De opnamen van het infraroodlicht dat door het gloeiende waterstofgas wordt uitgezonden, laten zien dat de wolk zowel voor als na zijn scheervlucht langs het zwarte gat compact was.
Het SINFONI-instrument van de VLT maakt niet alleen zeer scherpe opnamen, maar splitst het licht ook in zijn afzonderlijke infraroodkleuren. Aan de hand daarvan kan een schatting worden gemaakt van de snelheid van de wolk [3]. Vóór de dichtste nadering verwijderde de wolk zich met een snelheid van ongeveer tien miljoen kilometer per uur van de aarde, na zijn scheervlucht langs het zwarte gat kwam hij met ongeveer twaalf miljoen kilometer per uur op ons af.

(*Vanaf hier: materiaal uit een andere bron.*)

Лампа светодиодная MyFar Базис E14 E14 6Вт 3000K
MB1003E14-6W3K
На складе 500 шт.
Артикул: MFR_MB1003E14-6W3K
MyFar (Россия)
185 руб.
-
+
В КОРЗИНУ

Florian Peissker, promovendus aan de Universität zu Köln, die veel van de waarnemingen geeft gedaan, zegt: ‘Aanwezig zijn bij de telescoop en de gegevens live zien binnenkomen, was een fascinerende ervaring,’ en Monica Valencia-S., postdoc aan dezelfde universiteit, die vervolgens de ingewikkelde dataverwerking voor haar rekening nam, voegt daaraan toe: ‘Het was verbazingwekkend om te zien dat de gloed van de stofrijke wolk voor en na de dichte nadering van het zwarte gat compact bleef.’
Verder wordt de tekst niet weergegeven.